But such disappointment may have originated from an incorrect assessment of the exact coordinates of his passage through Havana, the uncharted context in which his visit occurs: it happens that the country visited today by the Argentine Pope is not the same one visited by Wojtyla in 1998; nor even the same one visited by Ratzinger in 2012.

Just because the dictatorship is exactly the same doesn’t mean that Cuba is. The political audacity of Obama in diametrically reversing a policy perpetuated by his nine predecessors in the White House is not the focus of this discussion, but the consequences of this shift are undoubtedly far-reaching.

This has obviously affected the political scene inside and outside of Cuba because in the short term it has conditioned a different attitude toward the island and has raised more expectations in the entrepreneurial sector of the informal Cuban economy.

Because a country is the sum of the needs and aspirations of the people who inhabit it, something well-known to Bergoglio, an expert on human nature, he must have opted for prudence out of the conviction that it was the appropriate thing right now.

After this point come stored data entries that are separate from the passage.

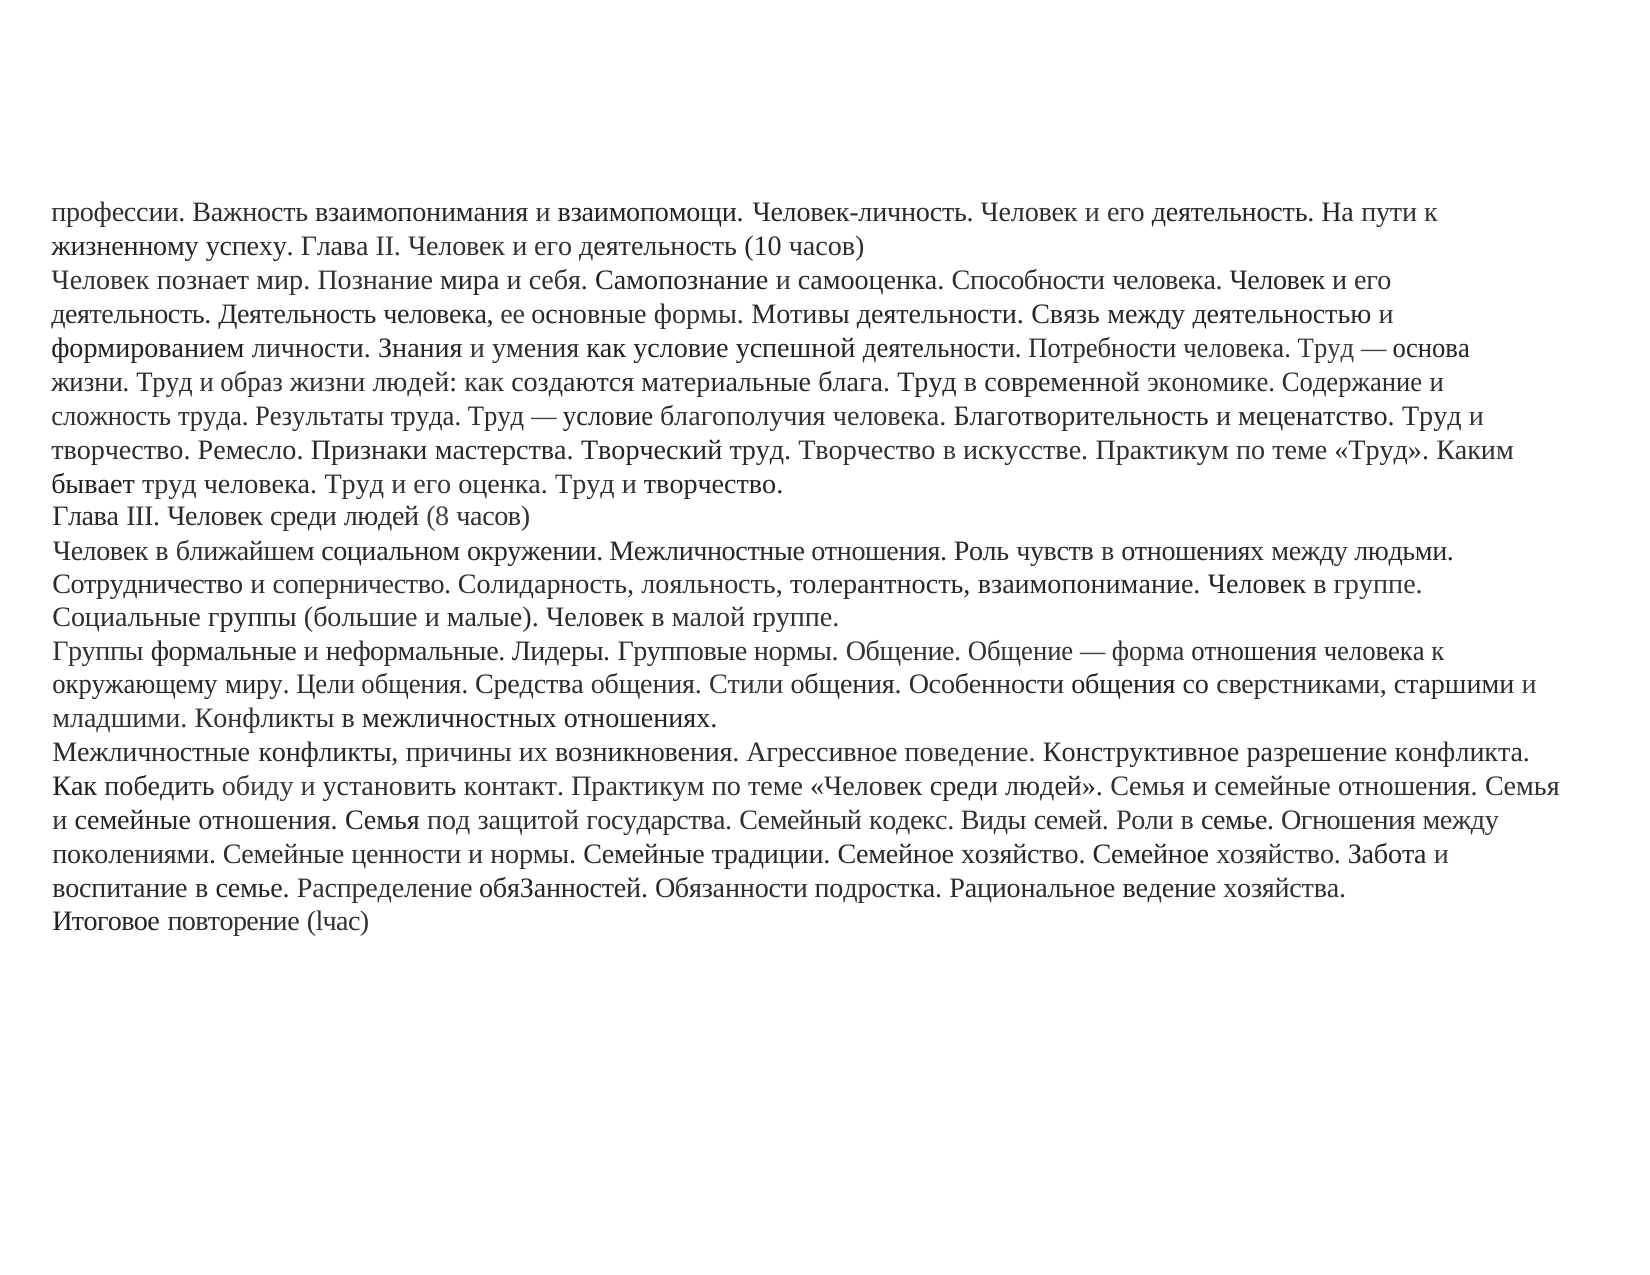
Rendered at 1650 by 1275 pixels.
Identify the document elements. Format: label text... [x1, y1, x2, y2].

text Межличностные конфликты, причины их возникновения. Агрессивное поведение. Конструктивное разрешение конфликта. Как победить обиду и установить контакт. Практикум по теме «Человек среди людей». Семья и семейные отношения. Семья и семейные отношения. Семья под защитой государства. Семейный кодекс. Виды семей. Роли в семье. Огношения между поколениями. Семейные ценности и нормы. Семейные традиции. Семейное хозяйство. Семейное хозяйство. Забота и воспитание в семье. Распределение обяЗанностей. Обязанности подростка. Рациональное ведение хозяйства. [52, 736, 1564, 904]
text Группы формальные и неформальные. Лидеры. Групповые нормы. Общение. Общение — форма отношения человека к окружающему миру. Цели общения. Средства общения. Стили общения. Особенности общения со сверстниками, старшими и младшими. Конфликты в межличностных отношениях. [52, 634, 1564, 734]
text Человек в ближайшем социальном окружении. Межличностные отношения. Роль чувств в отношениях между людьми. Сотрудничество и соперничество. Солидарность, лояльность, толерантность, взаимопонимание. Человек в гpyппe. Социальные группы (большие и малые). Человек в малой rpyппe. [52, 534, 1526, 633]
text Итоговое повторение (lчac) [52, 905, 1564, 936]
text профессии. Важность взаимопонимания и взаимопомощи. Человек-личность. Человек и его деятельность. На пути к жизненному ycпexy. Глава II. Человек и его деятельность (10 часов) [51, 195, 1564, 262]
text Человек познает мир. Познание мира и себя. Самопознание и самооценка. Способности человека. Человек и его деятельность. Деятельность человека, ее основные формы. Мотивы деятельности. Связь между деятельностью и формированием личности. Знания и умения как условие успешной деятельности. Потребности человека. Труд — основа жизни. Труд и образ жизни людей: как создаются материальные блага. Труд в современной экономике. Содержание и сложность труда. Результаты труда. Труд — условие благополучия человека. Благотворительность и меценатство. Труд и творчество. Ремесло. Признаки мастерства. Творческий труд. Творчество в искусстве. Практикум по теме «Труд». Каким бывает труд человека. Труд и его оценка. Труд и творчество. [51, 263, 1532, 499]
text Глава III. Человек среди людей (8 часов) [52, 501, 1564, 532]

Let’s put everything in context. Bergoglio is a Pope who has publicly agreed to mediate one of the longest and most bitter conflicts in modern history, and therefore follows the golden rule of all mediators: do not embarrass any party taking a neutral position. He knows that the world is watching his every gesture.

He also knows the penchant of the Cuban side to concoct absurd pretexts, and he knows that any confrontational statement could cool the climate of the current negotiations. At this time the pope is a political actor and conducts himself as such.

In Cuba we saw a Bergoglio focused on his purpose of bringing the two parties closer to try to resolve a longtime dispute. We are in the presence a man in the prime of his personal maturity and at the summit of his life’s work, conscientiously serving in a delicate negotiation.

Like any good politician, who never sacrifices the final objective for intermediate skirmishes, he simply puts his mission ahead of any personal opinion he may have on the matter and keeps his attention fixed on achieving the goal.

Nevertheless, his personal visit to Fidel Castro was disconcerting—he was not required by protocol to visit someone who at this point does not occupy any official positions. If instead he had not visited Fidel’s home, he would have sent a clear political message about his desire to break with a past that Cuba urgently needs to leave behind. But for either practical or purely personal reasons he chose to give a media selfie to the dictatorship.

Seeing him with the man who has most damaged the Cuban nation has been deeply disturbing, but time will unveil the true intention of his encounter and only then will we know how ethically justified his decision was.

Controversies have also arisen about his later statements denying knowledge of the arrests of hundreds of Cuban dissidents during his stay on the island. But not meeting with any dissidents fit pragmatically with his objective when seen from the viewpoint of a mediator: this would have unduly strained the climate of the visit, in the view of the Cuban government—and is something, by the way, that was not required given the essentially pastoral character of his tour. Viewing everything in this light, it was simply a diplomatic matter of refraining from making inflammatory statements.

But all this made more evident still the dilemma of the Cuban Catholic Church; caught between the brittle pride of a suspicious dictatorship and hurting those who are supposed to be its people has presented a profound ethical dilemma.

We are facing a new scenario in which age-old questions are repeated: what is the role of the Catholic Church, located between a suffering people and the despotism of their oppressors? Where is her exact place in this puzzle of contradictions? To what extent should the successor of Peter be politically involved? Or maybe the question is much simpler still—Which side would Jesus be on at this crossroads of our history?

At this time Francis, who delivered a speech to the UN General Assembly in keeping with his style, has opted not to take a risk regarding Cuba, has decided to dance to the rhythm of his own tango, and from the stairway seemed to sing “goodbye children!” as one who knows all the answers beforehand.